Question

P speaks truth in 70% of the cases and Q in 30% of the cases. In what percent of cases are they likely to agree in stating the same fact? Do you think, when they agree, means both are speaking the truth ?

Answer 1

Hint: Here, we have to consider two events, where A: P speaks the truth and B: Q speaks the truth. We have to apply the formula that probability of P and Q stating the same fact,
$P(S)=P(A)\cap P(\bar{B})+P(B)\cap P\left( {\bar{A}} \right)$, for independent events use the formula :
$P(S)=P(A)P\left( {\bar{B}} \right)+P(B)P\left( {\bar{A}} \right)$

Complete step-by-step solution -
Here, we have to consider two events.
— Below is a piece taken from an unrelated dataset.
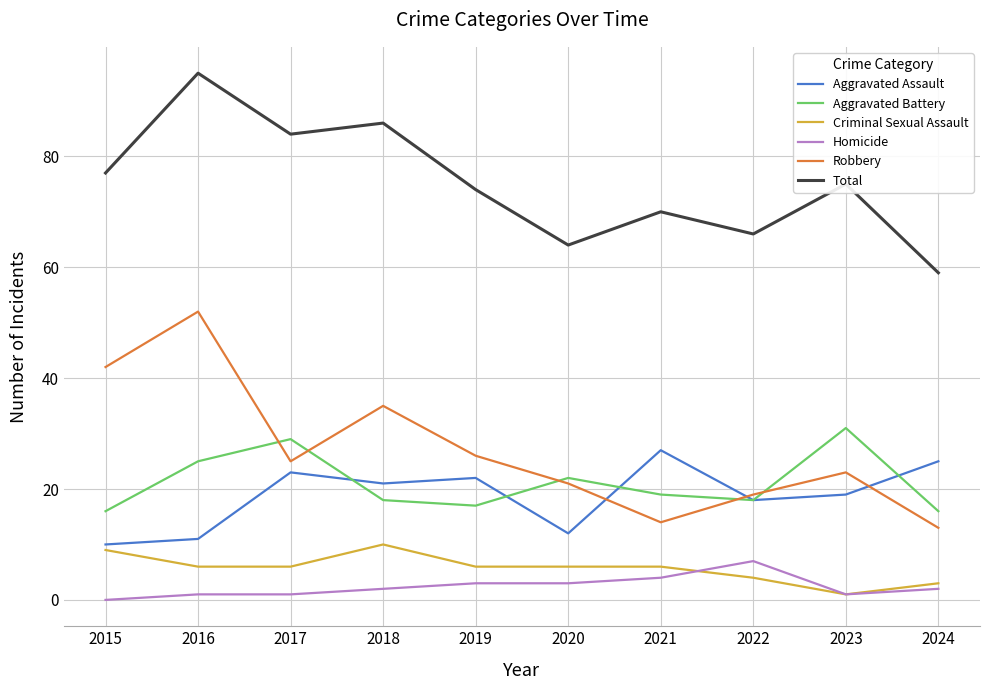

True or false: Aggravated Assault has a value of 12 at 2020.

True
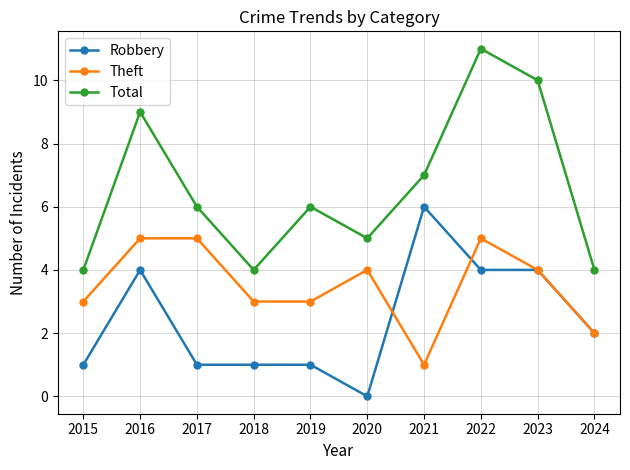

What are all the series names shown in the legend?

Robbery, Theft, Total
Let $A$ be the event that P speaks the truth and let $B$be the event that Q speaks the truth.
Similarly, let $\bar{A}$ be the event that P speaks lie and $\bar{B}$ be the event that Q speaks lie.
We are given that P speaks truth in 70% of the cases. i.e. probability of P speaking the truth is:
$\begin{align}
  & P(A)=\dfrac{70}{100} \\
 & P(A)=\dfrac{7}{10} \\
\end{align}$
Also, Q speaks truth in 30% 0f the cases. i.e. probability of Q speaking the truth is:
$\begin{align}
  & P(B)=\dfrac{30}{100} \\
 & P(B)=\dfrac{3}{10} \\
\end{align}$
We can also say that probability of P speaking the lie is:
$\begin{align}
  & P\left( {\bar{A}} \right)=1-P(A) \\
 & P\left( {\bar{A}} \right)=1-\dfrac{7}{10} \\
\end{align}$
By taking the LCM and cross multiplying we get:
$\begin{align}
  & P\left( {\bar{A}} \right)=\dfrac{10-7}{10} \\
 & P\left( {\bar{A}} \right)=\dfrac{3}{10} \\
\end{align}$
Similarly, probability of Q speaking the lie is:
$\begin{align}
  & P\left( {\bar{B}} \right)=1-P(B) \\
 & P\left( {\bar{B}} \right)=1-\dfrac{3}{10} \\
\end{align}$
By taking LCM and cross multiplying we get:
$\begin{align}
  & P\left( {\bar{B}} \right)=\dfrac{10-3}{10} \\
 & P\left( {\bar{B}} \right)=\dfrac{7}{10} \\
\end{align}$
Let $S$ be the event that both P and Q are likely to agree in the same fact. i.e. contradict with each other.
Both contradict with each other = [A true and B lies] or [B true and A lies]
Now, probability of P and Q contradict with each other is:
$P(S)=P(A)\cap P(\bar{B})+P(B)\cap P\left( {\bar{A}} \right)$
Here, all the events are independent, therefore we can write:
$\begin{align}
  & P(S)=P(A)P\left( {\bar{B}} \right)+P(B)P\left( {\bar{A}} \right) \\
 & P(S)=\dfrac{7}{10}\times \dfrac{7}{10}+\dfrac{3}{10}\times \dfrac{3}{10} \\
 & P(S)=\dfrac{49}{100}+\dfrac{9}{100} \\
\end{align}$
By taking the LCM and cross multiplying we get:
$\begin{align}
  & P(S)=\dfrac{49+9}{100} \\
 & P(S)=\dfrac{58}{100} \\
\end{align}$
By cancellation we obtain:
$P(S)=\dfrac{29}{50}$
The percentage of cases that they contradict with each other =$\dfrac{29}{50}\times 100=58%$

Note: Here, both P and Q likely agree in the same fact means both contradict with each other. So don’t get confused that both are agreeing in the same fact, which may lead to an incorrect formula.